Gabby was cuddling another baby close as he slurped hungrily at a bottle. With a foot, she rocked the third car seat.
“This here is Andy,” she said, looking down at the infant she was feeding. “Beau might hate a wet diaper, but he’s a little more patient for his bottle.”
Aiden stretched out a tiny arm—remarkably strong for such a little fellow. Their marriage might be a unique arrangement, but part of Seth’s willingness to help her had been because of these babies, and he looked down at the infant in wonder.
“I’ve fed calves, and a couple of newborn goats, but I’ve never fed a baby before,” he admitted.
“No?” Gabby wrinkled her nose. “Are you serious? I thought you used to babysit your cousins.”
“They weren’t babies,” he said, casting her an incredulous look. “And Ian is only four years younger than me. His sister was like five at the time. So they all fed themselves pretty efficiently.”
“Right. You just seem so much older than him.”
“Thanks.” He rolled his eyes.
“You know what I mean—you’re more mature. He’s always been a perpetual boy. I mean, he’s fun, don’t get me wrong, but…”
She was right about that. And Gabby would know—she’d dated Ian for a few months. In her defense, there weren’t a lot of single guys to choose from in Eagle’s Rest.
They were silent for a few beats, and Seth sobered, adjusting the baby in his arms.
“I was all set to figure out bottle feeding with my daughter,” he said quietly. “I never got the chance.”

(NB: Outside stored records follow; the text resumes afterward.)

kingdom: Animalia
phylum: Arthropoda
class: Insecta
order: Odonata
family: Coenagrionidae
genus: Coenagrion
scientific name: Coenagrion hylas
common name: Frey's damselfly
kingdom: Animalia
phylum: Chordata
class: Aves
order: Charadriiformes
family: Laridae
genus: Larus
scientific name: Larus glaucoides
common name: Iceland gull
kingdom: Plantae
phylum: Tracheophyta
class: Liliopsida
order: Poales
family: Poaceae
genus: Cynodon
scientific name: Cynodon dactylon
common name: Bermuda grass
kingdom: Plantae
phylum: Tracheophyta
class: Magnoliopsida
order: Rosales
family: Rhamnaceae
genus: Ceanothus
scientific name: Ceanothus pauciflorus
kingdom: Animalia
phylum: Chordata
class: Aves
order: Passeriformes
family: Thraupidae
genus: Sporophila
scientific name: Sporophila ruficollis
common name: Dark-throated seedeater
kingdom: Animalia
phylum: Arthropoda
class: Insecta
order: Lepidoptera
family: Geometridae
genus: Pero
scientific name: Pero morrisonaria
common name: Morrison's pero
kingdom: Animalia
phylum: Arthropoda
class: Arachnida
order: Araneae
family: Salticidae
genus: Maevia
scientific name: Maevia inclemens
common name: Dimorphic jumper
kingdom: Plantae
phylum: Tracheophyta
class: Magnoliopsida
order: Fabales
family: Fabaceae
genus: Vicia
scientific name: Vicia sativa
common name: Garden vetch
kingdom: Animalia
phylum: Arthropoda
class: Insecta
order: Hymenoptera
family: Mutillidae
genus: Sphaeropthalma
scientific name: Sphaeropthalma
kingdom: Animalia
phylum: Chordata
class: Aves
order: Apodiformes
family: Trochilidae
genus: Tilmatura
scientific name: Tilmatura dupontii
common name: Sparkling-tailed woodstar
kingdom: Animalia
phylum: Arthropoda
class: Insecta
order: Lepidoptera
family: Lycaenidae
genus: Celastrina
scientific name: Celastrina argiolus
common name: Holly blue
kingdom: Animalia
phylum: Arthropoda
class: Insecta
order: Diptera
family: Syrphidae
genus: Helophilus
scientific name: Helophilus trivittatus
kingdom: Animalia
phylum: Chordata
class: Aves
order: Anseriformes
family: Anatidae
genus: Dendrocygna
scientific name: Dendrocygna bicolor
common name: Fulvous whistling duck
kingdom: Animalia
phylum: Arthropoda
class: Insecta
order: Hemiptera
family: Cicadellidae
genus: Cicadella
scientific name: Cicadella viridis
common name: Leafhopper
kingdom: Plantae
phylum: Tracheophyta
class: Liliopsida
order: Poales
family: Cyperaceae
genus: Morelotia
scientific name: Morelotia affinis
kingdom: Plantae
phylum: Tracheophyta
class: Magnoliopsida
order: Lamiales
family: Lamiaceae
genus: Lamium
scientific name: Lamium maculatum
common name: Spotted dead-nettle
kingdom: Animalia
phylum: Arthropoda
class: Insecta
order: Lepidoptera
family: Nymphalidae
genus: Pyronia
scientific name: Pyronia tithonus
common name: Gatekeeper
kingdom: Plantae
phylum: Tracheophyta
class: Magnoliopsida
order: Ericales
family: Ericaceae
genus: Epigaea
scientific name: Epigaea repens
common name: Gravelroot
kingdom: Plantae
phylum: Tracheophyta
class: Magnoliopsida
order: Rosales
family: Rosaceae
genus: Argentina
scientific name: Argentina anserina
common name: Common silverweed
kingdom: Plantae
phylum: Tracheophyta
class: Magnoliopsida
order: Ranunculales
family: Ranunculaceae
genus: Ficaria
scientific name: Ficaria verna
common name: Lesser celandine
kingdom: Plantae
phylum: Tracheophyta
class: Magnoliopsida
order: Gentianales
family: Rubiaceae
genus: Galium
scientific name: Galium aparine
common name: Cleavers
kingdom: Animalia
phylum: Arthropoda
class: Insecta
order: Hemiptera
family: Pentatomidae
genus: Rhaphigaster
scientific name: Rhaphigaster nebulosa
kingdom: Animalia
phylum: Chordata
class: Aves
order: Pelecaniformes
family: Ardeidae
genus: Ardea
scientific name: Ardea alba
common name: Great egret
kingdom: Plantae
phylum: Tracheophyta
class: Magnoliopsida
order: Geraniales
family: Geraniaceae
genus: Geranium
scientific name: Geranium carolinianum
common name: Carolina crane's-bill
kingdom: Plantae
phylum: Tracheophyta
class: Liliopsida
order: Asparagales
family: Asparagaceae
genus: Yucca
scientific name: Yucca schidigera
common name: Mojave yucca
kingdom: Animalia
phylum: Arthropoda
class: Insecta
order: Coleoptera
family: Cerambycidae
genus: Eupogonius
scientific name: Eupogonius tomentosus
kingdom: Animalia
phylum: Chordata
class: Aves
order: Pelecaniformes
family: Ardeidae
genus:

When Seth looked over at her, he saw her eyes misting. She lifted her gaze to meet his, and her chin trembled ever so slightly. It was the mom in her reacting.
“I can’t imagine losing a child, Seth,” she said softly. “That’s a heartbreak I don’t think you’d ever recover from.”
“Yeah, it’s bad.”
Understatement of the year. Losing his wife was one kind of grief, but losing his infant daughter was another. It was an aching emptiness—a loss of a hundred things he’d never gotten to try. A pregnancy was different from a baby for the father, and while he’d felt his child squirm in Bonnie’s belly, he’d known that meeting the baby would make it all concrete. He’d be a dad in earnest then. When the doctors put her in his arms, she had suddenly become real…and so had the depth of his loss. All in that one moment. Because little Hazel Marie hadn’t survived the delivery, and his hello and goodbye had to happen all at once. He realized then it wasn’t the length of a life, but the depth of it, and his tiny daughter had sunk down into his soul.